[Rows from a segmentation dataset]
☆ ☆ ☆ ☆

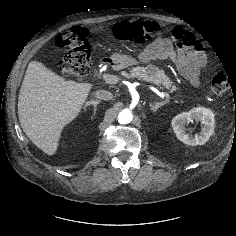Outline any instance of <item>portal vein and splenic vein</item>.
<instances>
[{"label":"portal vein and splenic vein","mask_w":236,"mask_h":236,"mask_svg":"<svg viewBox=\"0 0 236 236\" xmlns=\"http://www.w3.org/2000/svg\"><path fill=\"white\" fill-rule=\"evenodd\" d=\"M102 78L105 82L107 83H110V84H116L118 81H119V78L115 75H110V74H107V73H104L102 75ZM162 95L166 98H169V94L166 93V92H163Z\"/></svg>","instance_id":"1"}]
</instances>
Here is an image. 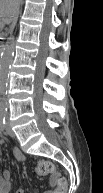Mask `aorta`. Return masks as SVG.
<instances>
[{
  "label": "aorta",
  "mask_w": 103,
  "mask_h": 193,
  "mask_svg": "<svg viewBox=\"0 0 103 193\" xmlns=\"http://www.w3.org/2000/svg\"><path fill=\"white\" fill-rule=\"evenodd\" d=\"M15 49V39L13 36H10L7 39L5 46L3 47L1 56H0V90L4 95L7 88V82L9 77V69L12 63L13 54ZM2 110L6 108V99L2 98Z\"/></svg>",
  "instance_id": "1"
}]
</instances>
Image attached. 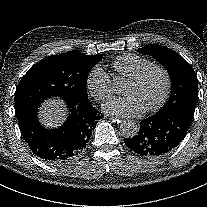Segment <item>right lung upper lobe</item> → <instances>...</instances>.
I'll return each mask as SVG.
<instances>
[{
  "instance_id": "cb5924a9",
  "label": "right lung upper lobe",
  "mask_w": 207,
  "mask_h": 207,
  "mask_svg": "<svg viewBox=\"0 0 207 207\" xmlns=\"http://www.w3.org/2000/svg\"><path fill=\"white\" fill-rule=\"evenodd\" d=\"M92 56H101V55H92Z\"/></svg>"
}]
</instances>
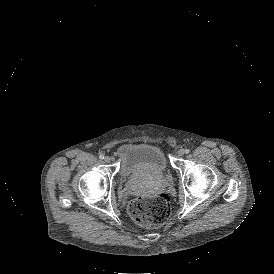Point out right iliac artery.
Segmentation results:
<instances>
[{"label":"right iliac artery","instance_id":"1","mask_svg":"<svg viewBox=\"0 0 274 274\" xmlns=\"http://www.w3.org/2000/svg\"><path fill=\"white\" fill-rule=\"evenodd\" d=\"M99 158H100V159H104V155H103V154H100V155H99Z\"/></svg>","mask_w":274,"mask_h":274}]
</instances>
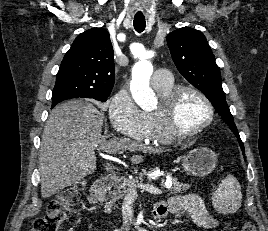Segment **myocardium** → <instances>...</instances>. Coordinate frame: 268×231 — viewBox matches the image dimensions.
Here are the masks:
<instances>
[{"mask_svg": "<svg viewBox=\"0 0 268 231\" xmlns=\"http://www.w3.org/2000/svg\"><path fill=\"white\" fill-rule=\"evenodd\" d=\"M186 92L196 94L207 106L208 117L197 128L190 131H182L177 127L176 108L179 99ZM159 114L165 133L172 139H187L202 133L209 125L212 124L215 116L214 106L209 97L200 89L190 86L182 85L174 88L164 99H162L156 109Z\"/></svg>", "mask_w": 268, "mask_h": 231, "instance_id": "obj_1", "label": "myocardium"}]
</instances>
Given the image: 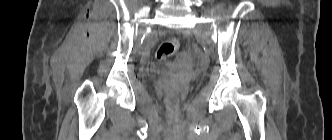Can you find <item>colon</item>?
<instances>
[{
    "label": "colon",
    "mask_w": 332,
    "mask_h": 140,
    "mask_svg": "<svg viewBox=\"0 0 332 140\" xmlns=\"http://www.w3.org/2000/svg\"><path fill=\"white\" fill-rule=\"evenodd\" d=\"M179 48V42L176 39L163 41L157 48L155 57L158 61L169 60Z\"/></svg>",
    "instance_id": "1"
}]
</instances>
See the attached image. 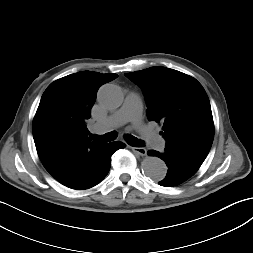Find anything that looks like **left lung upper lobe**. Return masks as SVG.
<instances>
[{"label":"left lung upper lobe","instance_id":"1","mask_svg":"<svg viewBox=\"0 0 253 253\" xmlns=\"http://www.w3.org/2000/svg\"><path fill=\"white\" fill-rule=\"evenodd\" d=\"M144 92L147 118L163 125L166 147L207 156L214 138L209 98L193 77L165 67L125 74Z\"/></svg>","mask_w":253,"mask_h":253}]
</instances>
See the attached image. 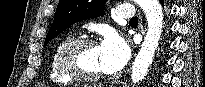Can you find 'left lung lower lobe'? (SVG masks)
<instances>
[{
	"mask_svg": "<svg viewBox=\"0 0 205 87\" xmlns=\"http://www.w3.org/2000/svg\"><path fill=\"white\" fill-rule=\"evenodd\" d=\"M160 2L162 3V5L164 6V0H160Z\"/></svg>",
	"mask_w": 205,
	"mask_h": 87,
	"instance_id": "0a47b994",
	"label": "left lung lower lobe"
}]
</instances>
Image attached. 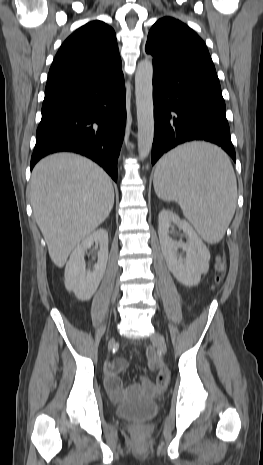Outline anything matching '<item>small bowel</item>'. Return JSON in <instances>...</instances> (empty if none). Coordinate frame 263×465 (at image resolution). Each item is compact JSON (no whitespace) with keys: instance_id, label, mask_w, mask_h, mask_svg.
<instances>
[{"instance_id":"small-bowel-1","label":"small bowel","mask_w":263,"mask_h":465,"mask_svg":"<svg viewBox=\"0 0 263 465\" xmlns=\"http://www.w3.org/2000/svg\"><path fill=\"white\" fill-rule=\"evenodd\" d=\"M127 366L126 361L122 359L109 362L105 366V385L114 399H122L130 394L147 393L154 394L162 391L167 382V373L164 370H160L155 382H152L148 378H144L141 385H133L125 388L122 384V380L119 377V373L124 370ZM153 368H156L155 364H152Z\"/></svg>"}]
</instances>
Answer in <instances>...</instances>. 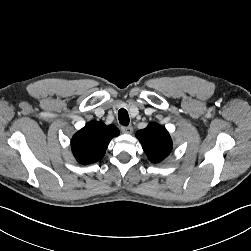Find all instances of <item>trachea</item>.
Masks as SVG:
<instances>
[{"label": "trachea", "mask_w": 251, "mask_h": 251, "mask_svg": "<svg viewBox=\"0 0 251 251\" xmlns=\"http://www.w3.org/2000/svg\"><path fill=\"white\" fill-rule=\"evenodd\" d=\"M118 119L121 125L123 126L129 125V115L126 109L122 108L118 111Z\"/></svg>", "instance_id": "1"}]
</instances>
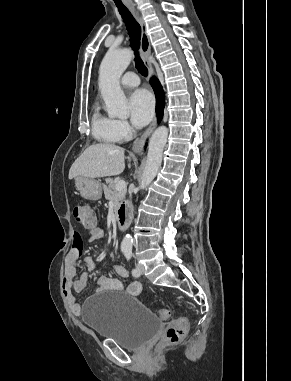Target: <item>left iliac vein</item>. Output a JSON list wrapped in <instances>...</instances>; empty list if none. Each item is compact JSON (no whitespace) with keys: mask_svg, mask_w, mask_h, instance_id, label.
Masks as SVG:
<instances>
[{"mask_svg":"<svg viewBox=\"0 0 291 381\" xmlns=\"http://www.w3.org/2000/svg\"><path fill=\"white\" fill-rule=\"evenodd\" d=\"M136 268H137V270H138L140 275L144 273L145 268H144V266L142 264H140V263L137 264Z\"/></svg>","mask_w":291,"mask_h":381,"instance_id":"1","label":"left iliac vein"}]
</instances>
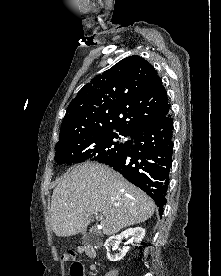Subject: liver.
Instances as JSON below:
<instances>
[{
    "label": "liver",
    "mask_w": 221,
    "mask_h": 276,
    "mask_svg": "<svg viewBox=\"0 0 221 276\" xmlns=\"http://www.w3.org/2000/svg\"><path fill=\"white\" fill-rule=\"evenodd\" d=\"M154 201L110 167L86 162L75 166L53 190L50 208L52 231L58 237L83 232L93 215H102L103 234L149 219Z\"/></svg>",
    "instance_id": "6515ba94"
}]
</instances>
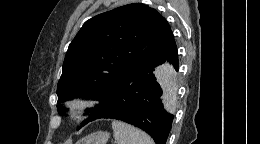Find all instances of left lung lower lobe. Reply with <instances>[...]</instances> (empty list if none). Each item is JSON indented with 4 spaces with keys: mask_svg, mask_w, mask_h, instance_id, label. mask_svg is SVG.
I'll return each instance as SVG.
<instances>
[{
    "mask_svg": "<svg viewBox=\"0 0 260 144\" xmlns=\"http://www.w3.org/2000/svg\"><path fill=\"white\" fill-rule=\"evenodd\" d=\"M162 61L179 68L176 43L130 69L111 94L108 107L96 119H115L134 125L148 133L156 144H166L174 115L169 112V91L161 88L154 67Z\"/></svg>",
    "mask_w": 260,
    "mask_h": 144,
    "instance_id": "1",
    "label": "left lung lower lobe"
}]
</instances>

☆ ☆ ☆ ☆

◆ **What you have to do**: Reproduce the items word for word, starting with the line that contains "Subject: liver." and continuing through the end of the items. Omit the pictures from your answer.

◆ **The response**:
Subject: liver.
Instances as JSON below:
<instances>
[{
    "label": "liver",
    "mask_w": 221,
    "mask_h": 276,
    "mask_svg": "<svg viewBox=\"0 0 221 276\" xmlns=\"http://www.w3.org/2000/svg\"><path fill=\"white\" fill-rule=\"evenodd\" d=\"M154 201L110 167L86 162L75 166L53 190L50 208L52 231L58 237L83 232L93 215H102L103 234L149 219Z\"/></svg>",
    "instance_id": "6515ba94"
}]
</instances>
Find all instances of left lung lower lobe. Reply with <instances>[...]</instances> (empty list if none). Each item is JSON indented with 4 spaces with keys: mask_svg, mask_w, mask_h, instance_id, label. mask_svg is SVG.
I'll return each instance as SVG.
<instances>
[{
    "mask_svg": "<svg viewBox=\"0 0 260 144\" xmlns=\"http://www.w3.org/2000/svg\"><path fill=\"white\" fill-rule=\"evenodd\" d=\"M162 61L179 68L176 43L130 69L111 94L108 107L96 119H115L134 125L148 133L156 144H166L174 115L169 112V91L161 88L154 67Z\"/></svg>",
    "mask_w": 260,
    "mask_h": 144,
    "instance_id": "1",
    "label": "left lung lower lobe"
}]
</instances>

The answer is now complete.